The Kodak, continually improved by Eastman’s American company, soon became a big seller. Among the enthusiasts were young painters in Europe. They embraced the cameras like other amateurs who sought mementos — taking pictures of their children, their vacation sites, their city’s monuments. But since they were artists concerned about light and composition and atmosphere, their mementos showed a quality far beyond amateur stuff. These snapshots, moreover, often influenced their professional art.
The influence of the box camera on artists at the turn of the 20th century is examined in an exhibition at the Phillips Collection called “Snapshot: Painters and Photography, Bonnard to Vuillard.” The show, which originated in the Van Gogh Museum in Amsterdam, closes at the Phillips in Washington on May 6 and goes on to the Indianapolis Museum of Art in June. The exhibition includes 70 paintings, prints and drawings and more than 200 photographs.
The idea for the show arose more than 20 years ago when Elizabeth W. Easton, the curator of the exhibition, came upon a surprising trove of photographs, never exhibited before, in the archives of the French painter Edouard Vuillard. Over the years, Easton, now director of the Center for Curatorial Leadership in New York, searched for similar stocks of little-known photographs taken by artists with the new hand-held cameras.
She finally settled on seven artists. They included Vuillard and three of his associates in a group of Parisian painters known as the Nabis (from the Hebrew word for “prophets”): Pierre Bonnard, Maurice Denis and Félix Vallotton. Easton added three lesser-known artists: the French printmaker Henri Rivière, the Dutch painter George Hendrik Breitner and the Belgian painter Henri Evenepoel.

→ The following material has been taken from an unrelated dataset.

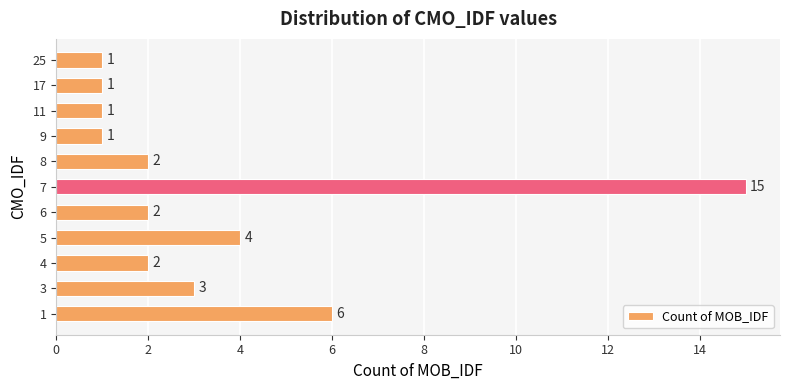

True or false: the data shows 0 at 9.

False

All were young, between ages 16 to 31, when Eastman introduced his Kodak camera. None exhibited their photos during their lifetime. At the most public, Denis’ wife placed enlargements in albums that she showed to friends and relatives. All these painters, as Easton puts it, “took pretty fantastic photos.” Some, like Rivière’s modern geometric compositions of workers on the Eiffel Tower, are stunning.

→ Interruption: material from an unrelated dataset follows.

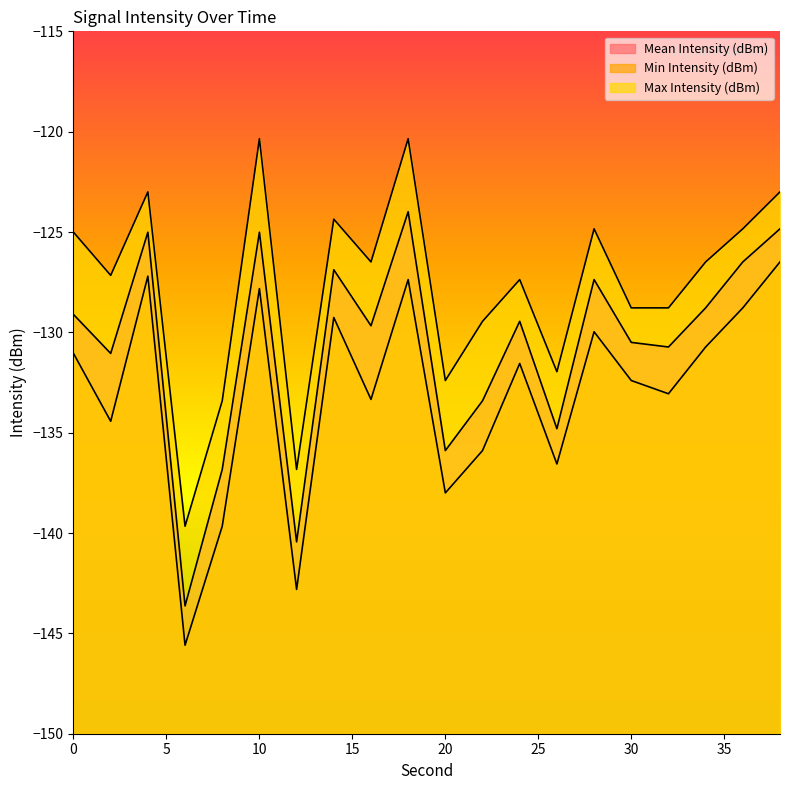

What is the sum of the Mean Intensity (dBm) values at 18 and 12?

-264.4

The photos occasionally served as preliminary studies for paintings and prints. Photos had an advantage over drawings because they caught a scene in an instantaneous moment of time. After taking nude photos of his model and future wife Marthe, Bonnard used them as studies for lithographs that illustrated two books in 1900 and 1902.
The artists tried not to follow their photos exactly, for any attempt to reproduce a photo in paint was looked on in artistic circles as a kind of cheating. Breitner posed a 16-year-old girl for a photo much the same way he composed his oil painting “Girl in Red Kimono, Geesje Kwak” (1893-95). But the teenager looks different, far more mature and worldly in the painting.
More often the photo, rather than serving as a study for a painting, simply offered the artist an idea or a figure or vantage point for use in a larger work of art. Denis, for example, liked to photograph his wife, Marthe, in profile with a child and then paint her the same way. That motif can be seen in an 1890 photo of her offering grapes to her daughter Bernadette and in the 1896 painting “Noëlle and Her Mother.” The mother is cropped in the painting much the way she is cropped in several Denis photographs.
Sometimes the photos create an atmosphere that also infuses the paintings. Vuillard is noted for paintings of relatives and friends in crowded interiors somehow made darker by the relentless patterns of wallpaper and of sofa and chair coverings. In one well-known painting, “Interior, Mother and Sister of the Artist” (1893), the mood is so oppressive that his sister seems on the verge of vanishing into the wallpaper. Vuillard made many interior photos, but most were shot after the paintings were finished. The photos did not create his favorite atmosphere but surely reinforced it.
The influence of painting on photography, in fact, is one theme of the show. In 1892, for example, Denis painted “On the Beach (Two Girls Against the Light).” He returned 17 years later to take a photo against the light of two other girls wading in water by the beach. Although they are swinging a younger child this time, the swerve of their bodies and their carefree manner make them look as if they came straight out of the painting.
Hand-held cameras with rolls of film dominated photography for a century. But a few days after the exhibition opened in Washington last month, the Eastman Kodak Co., now under bankruptcy protection, announced it was going out of the camera business, a victim of the age of digital photography.